GCN Circular 37652
Subject
Fermi-LAT Gamma-ray Observations of IceCube-240929A
Date
2024-10-01T10:42:29Z (2 days ago)
From
Simone Garrappa at Weizmann Institute of Science <simone.garrappa@weizmann.ac.il>
Via
Web form
S. Garrappa (Weizmann Institute of Science), C. Bartolini (INFN Bari), L. Pfeiffer (Univ. of Wuerzburg), S. Buson (DESY, Univ. of Wuerzburg) and J. Sinapius (DESY) on behalf of the Fermi-LAT collaboration:
We report an analysis of observations of the vicinity of the high-energy IC240929A neutrino event (GCN 37625) with all-sky survey data from the Large Area Telescope (LAT), on board the Fermi Gamma-ray Space Telescope. The IceCube event was detected on 2024-09-29 09:55:54.03 UTC (T0) with J2000 position RA = 180.66 (+0.57, -0.71) deg, Decl. = 18.92 (+0.55, -0.54) deg 90% PSF containment. No Fermi 4FGL catalog gamma-ray source is located within the 90% IC-240929A localization error (Fourth Fermi-LAT catalog, 4FGL-DR4, The Fermi-LAT collaboration 2023, arXiv:2307.12546).
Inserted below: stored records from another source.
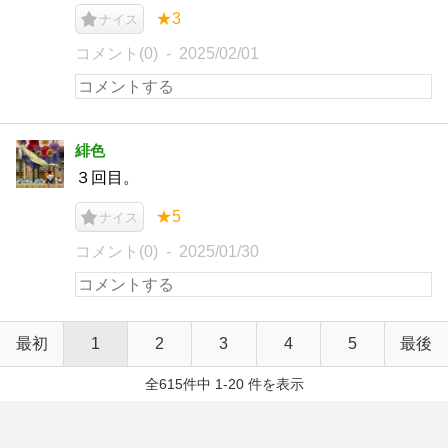
★3
ナイス
コメント(0)
2025/02/01
緋色
３回目。
★5
ナイス
コメント(0)
2025/01/30
最初
1
2
3
4
5
最後
全615件中 1-20 件を表示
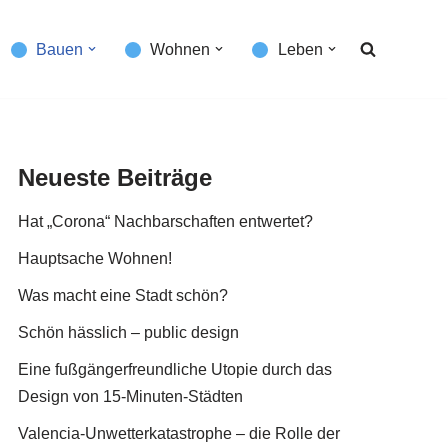
Bauen
Wohnen
Leben
Neueste Beiträge
Hat „Corona“ Nachbarschaften entwertet?
Hauptsache Wohnen!
Was macht eine Stadt schön?
Schön hässlich – public design
Eine fußgängerfreundliche Utopie durch das
Design von 15-Minuten-Städten
Valencia-Unwetterkatastrophe – die Rolle der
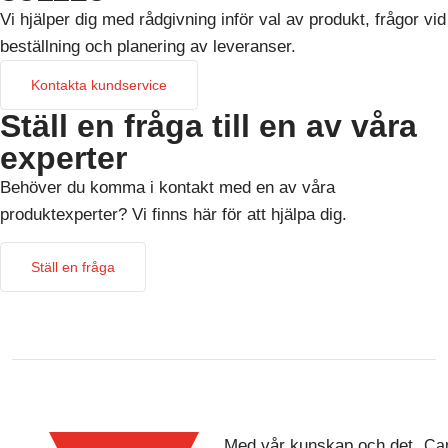
Vi hjälper dig med rådgivning inför val av produkt, frågor vid
beställning och planering av leveranser.
Kontakta kundservice
Ställ en fråga till en av våra
experter
Behöver du komma i kontakt med en av våra
produktexperter? Vi finns här för att hjälpa dig.
Ställ en fråga
Med vår kunskap och det
Car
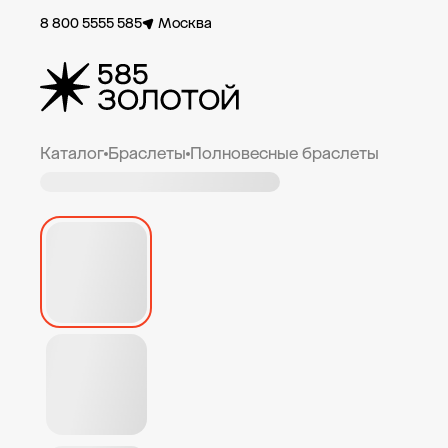
8 800 5555 585
Москва
Каталог
Браслеты
Полновесные браслеты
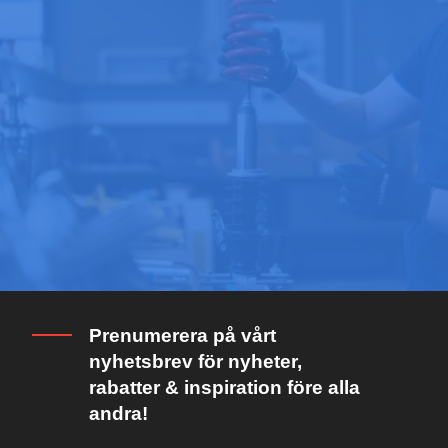
Prenumerera på vårt
nyhetsbrev för nyheter,
rabatter & inspiration före alla
andra!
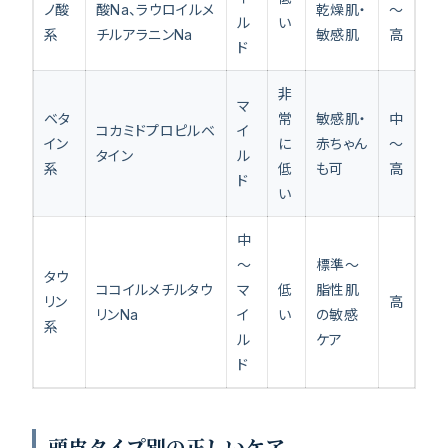
ノ酸
酸Na、ラウロイルメ
乾燥肌・
〜
ル
い
系
チルアラニンNa
敏感肌
高
ド
非
マ
ベタ
常
敏感肌・
中
コカミドプロピルベ
イ
イン
に
赤ちゃん
〜
タイン
ル
系
低
も可
高
ド
い
中
〜
標準〜
タウ
ココイルメチルタウ
マ
低
脂性肌
リン
高
リンNa
イ
い
の敏感
系
ル
ケア
ド
頭皮タイプ別の正しいケア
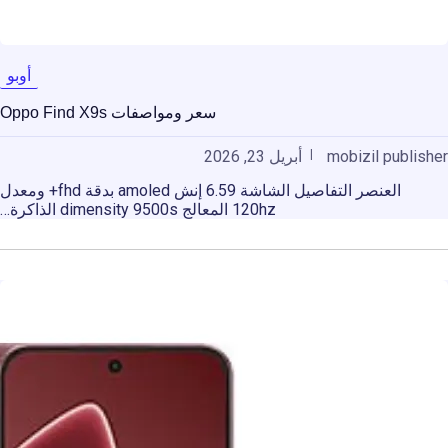
أوبو
سعر ومواصفات Oppo Find X9s
mobizil publisher
أبريل 23, 2026
العنصر التفاصيل الشاشة 6.59 إنش amoled بدقة fhd+ ومعدل
120hz المعالج dimensity 9500s الذاكرة…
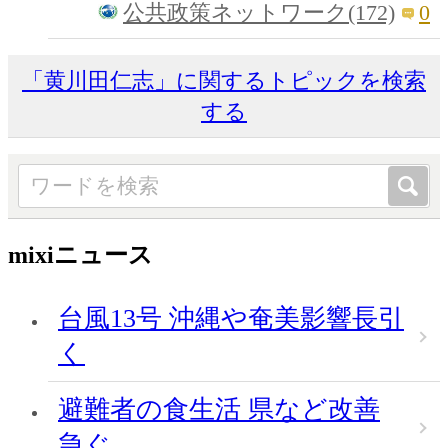
0
公共政策ネットワーク(172)
「黄川田仁志」に関するトピックを検索
する
mixiニュース
台風13号 沖縄や奄美影響長引
く
避難者の食生活 県など改善
急ぐ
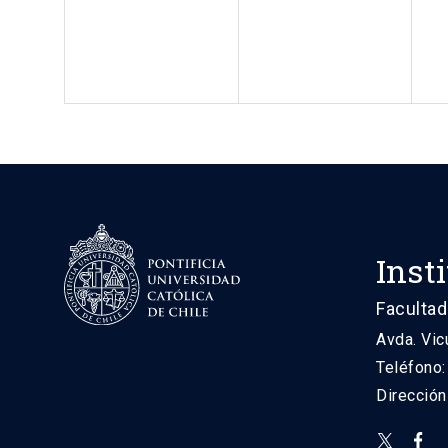
Inst
Facultad
Avda. Vic
Teléfono
Direcció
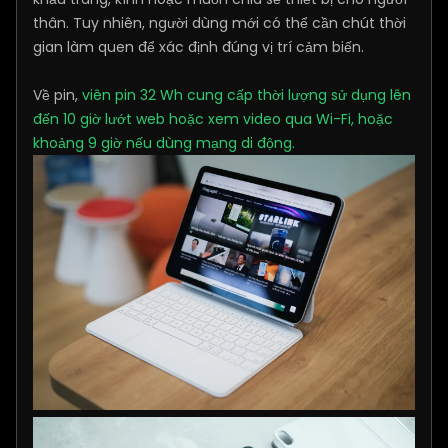
thân. Tuy nhiên, người dùng mới có thể cần chút thời
gian làm quen để xác định đúng vị trí cảm biến.
Về pin,
viên pin 32 Wh cung cấp thời lượng sử dụng lên
đến 10 giờ lướt web hoặc xem video qua Wi-Fi, hoặc
khoảng 9 giờ nếu dùng mạng di động.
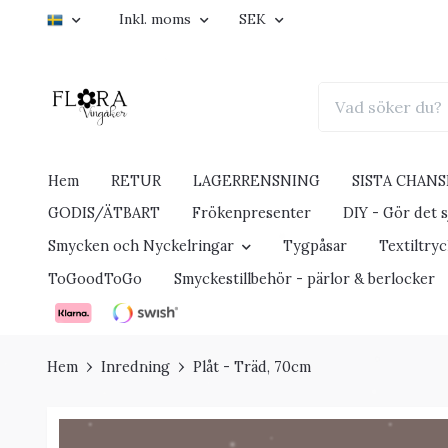
Inkl. moms
SEK
Hem
RETUR
LAGERRENSNING
SISTA CHANS
GODIS/ÄTBART
Frökenpresenter
DIY - Gör det sj
Smycken och Nyckelringar
Tygpåsar
Textiltry
ToGoodToGo
Smyckestillbehör - pärlor & berlocker
Hem
Inredning
Plåt - Träd, 70cm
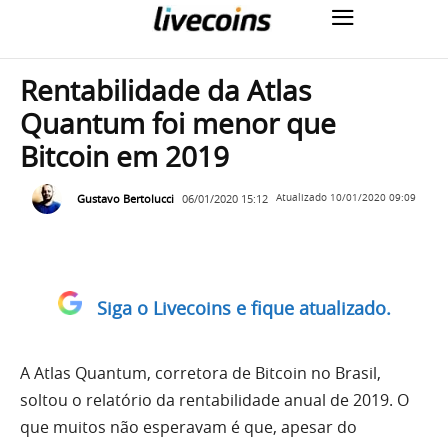
Rentabilidade da Atlas
Quantum foi menor que
Bitcoin em 2019
Gustavo Bertolucci
06/01/2020 15:12
Atualizado
10/01/2020 09:09
Siga o Livecoins e fique atualizado.
A Atlas Quantum, corretora de Bitcoin no Brasil,
soltou o relatório da rentabilidade anual de 2019. O
que muitos não esperavam é que, apesar do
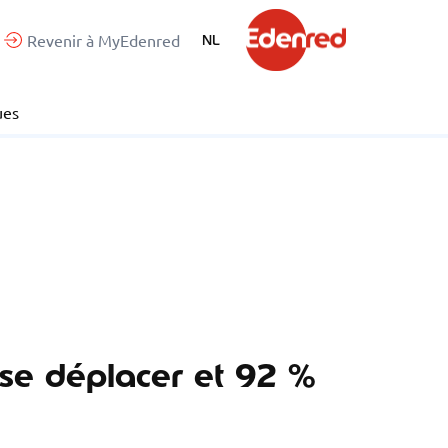
Revenir à MyEdenred
NL
ues
 se déplacer et 92 %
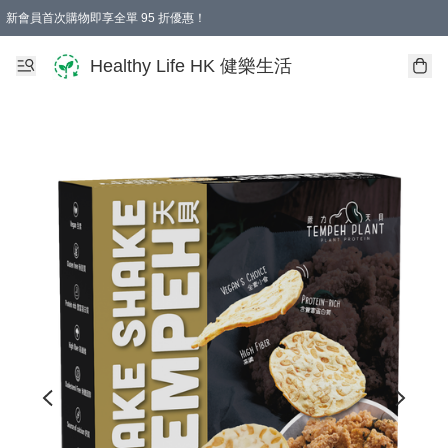
新會員首次購物即享全單 95 折優惠！
Healthy Life HK 健樂生活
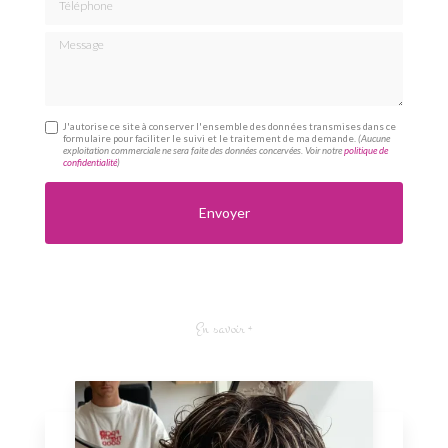
Message
J'autorise ce site à conserver l'ensemble des données transmises dans ce
formulaire pour faciliter le suivi et le traitement de ma demande.
(Aucune
exploitation commerciale ne sera faite des données concervées. Voir notre
politique de
confidentialité
)
En savoir +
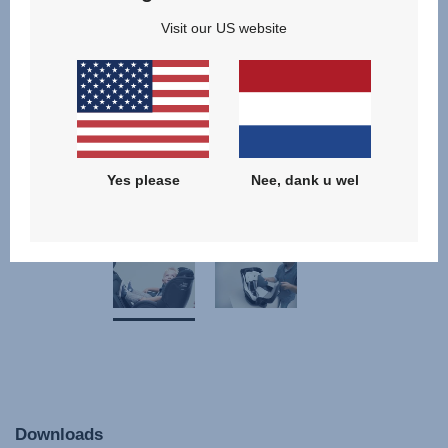
Visit our US website
Yes please
Nee, dank u wel
Downloads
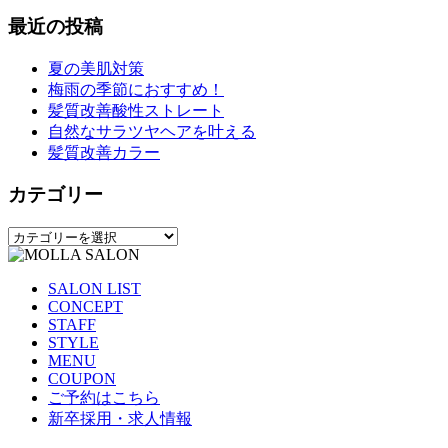
最近の投稿
夏の美肌対策
梅雨の季節におすすめ！
髪質改善酸性ストレート
自然なサラツヤヘアを叶える
髪質改善カラー
カテゴリー
カ
テ
ゴ
SALON LIST
リ
CONCEPT
ー
STAFF
STYLE
MENU
COUPON
ご予約はこちら
新卒採用・求人情報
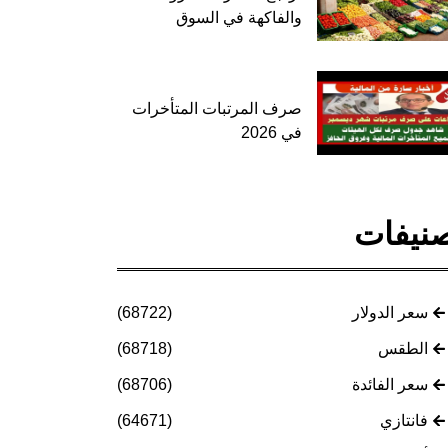
والفاكهة في السوق
صرف المرتبات المتأخرات
في 2026
نيفات
سعر الدولار
(68722)
الطقس
(68718)
سعر الفائدة
(68706)
فانتازي
(64671)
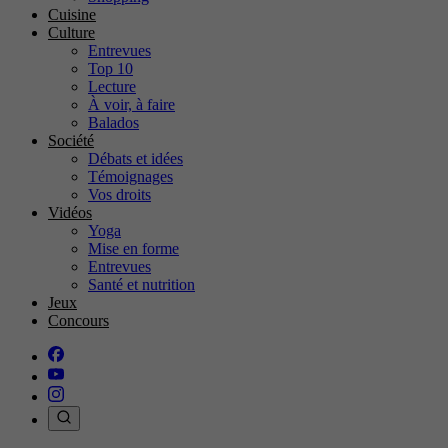
Cuisine
Culture
Entrevues
Top 10
Lecture
À voir, à faire
Balados
Société
Débats et idées
Témoignages
Vos droits
Vidéos
Yoga
Mise en forme
Entrevues
Santé et nutrition
Jeux
Concours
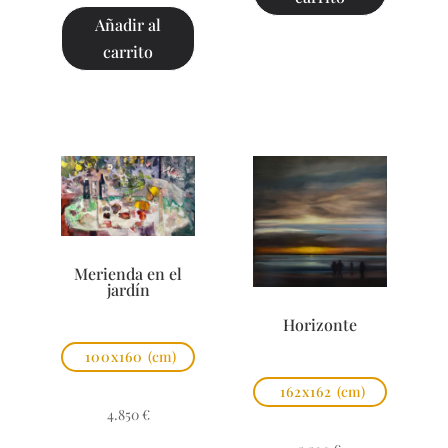
Añadir al
carrito
Merienda en el
jardín
Horizonte
100x160
(cm)
162x162
(cm)
4.850
€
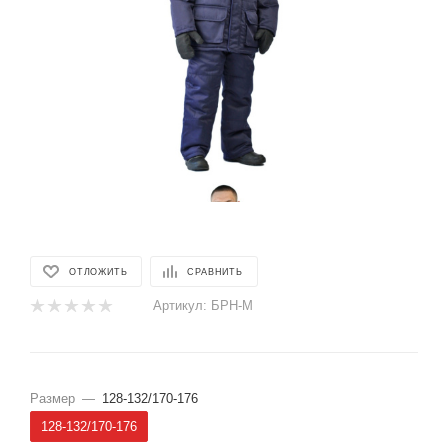
ОТЛОЖИТЬ
СРАВНИТЬ
Артикул:
БРН-М
Размер
—
128-132/170-176
128-132/170-176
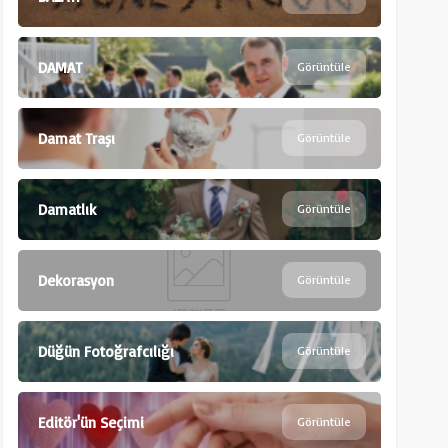
DAMAT
Görüntüle
Damat Traşı
Görüntüle
Damatlık
Görüntüle
Dekorasyon
Görüntüle
Düğün Fotoğrafcılığı
Görüntüle
Editör'ün Seçimi
Görüntüle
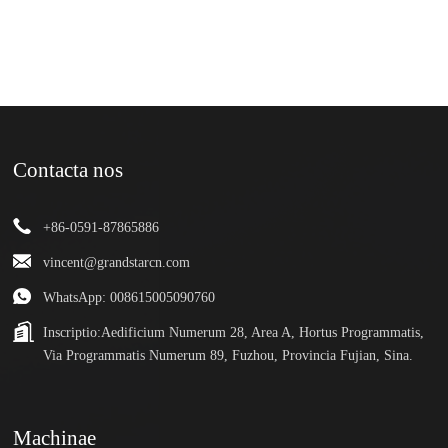
Contacta nos
+86-0591-87865886
vincent@grandstarcn.com
WhatsApp: 008615005090760
Inscriptio:
Aedificium Numerum 28, Area A, Hortus Programmatis,
Via Programmatis Numerum 89, Fuzhou, Provincia Fujian, Sina.
Machinae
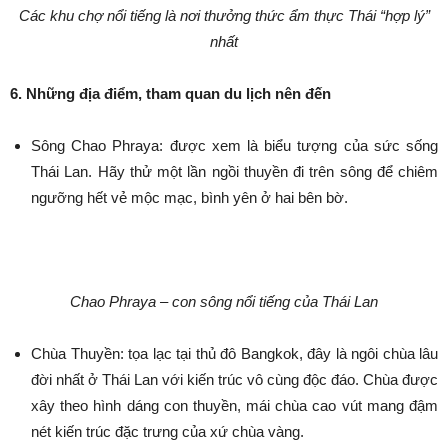
Các khu chợ nổi tiếng là nơi thưởng thức ẩm thực Thái “hợp lý”
nhất
6. Những địa điểm, tham quan du lịch nên đến
Sông Chao Phraya: được xem là biểu tượng của sức sống
Thái Lan. Hãy thử một lần ngồi thuyền đi trên sông để chiêm
ngưỡng hết vẻ mộc mạc, bình yên ở hai bên bờ.
Chao Phraya – con sông nổi tiếng của Thái Lan
Chùa Thuyền: tọa lạc tại thủ đô Bangkok, đây là ngôi chùa lâu
đời nhất ở Thái Lan với kiến trúc vô cùng độc đáo. Chùa được
xây theo hình dáng con thuyền, mái chùa cao vút mang đậm
nét kiến trúc đặc trưng của xứ chùa vàng.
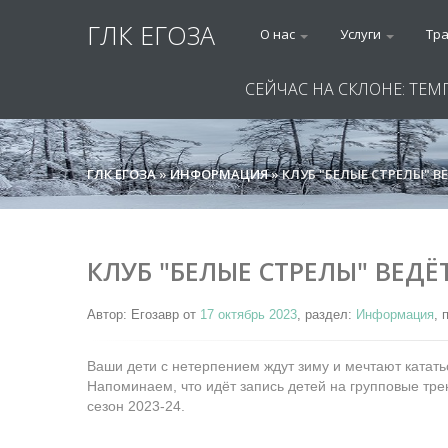
ГЛК ЕГОЗА
О нас
Услуги
Тр
СЕЙЧАС НА СКЛОНЕ: ТЕМ
ГЛК ЕГОЗА
»
ИНФОРМАЦИЯ
» КЛУБ "БЕЛЫЕ СТРЕЛЫ" В
КЛУБ "БЕЛЫЕ СТРЕЛЫ" ВЕДЁ
Автор: Егозавр от
17 октябрь 2023
, раздел:
Информация
, 
Ваши дети с нетерпением ждут зиму и мечтают катать
Напоминаем, что идёт запись детей на групповые трен
сезон 2023-24.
We searched for the existence of intermediate (days to years) timescale emission from a new gamma-ray transient source. Preliminary analysis indicates no significant (>5sigma) new excess emission (>100 MeV) within the IC240929A 90% confidence localization. Assuming a power-law spectrum (photon index = 2.0 fixed) for a point source at the IceCube best-fit position, the >100 MeV flux upper limit (95% confidence) is <3.0e-9 ph cm^-2 s^-1 for ~16-years (2008-08-04 / T0), <5.6e-9 (< 5.5e-8) ph cm^-2 s^-1 for a 1-month (1-day) integration time before T0.
Since Fermi normally operates in an all-sky scanning mode, regular monitoring of this source will continue. For these observations, the Fermi-LAT contact person is S. Garrappa (simone.garrappa at weizmann.ac.il). The Fermi LAT is a pair conversion telescope designed to cover the energy band from 20 MeV to greater than 300 GeV. It is the product of an international collaboration between NASA and DOE in the U.S. and many scientific institutions across France, Italy, Japan and Sweden.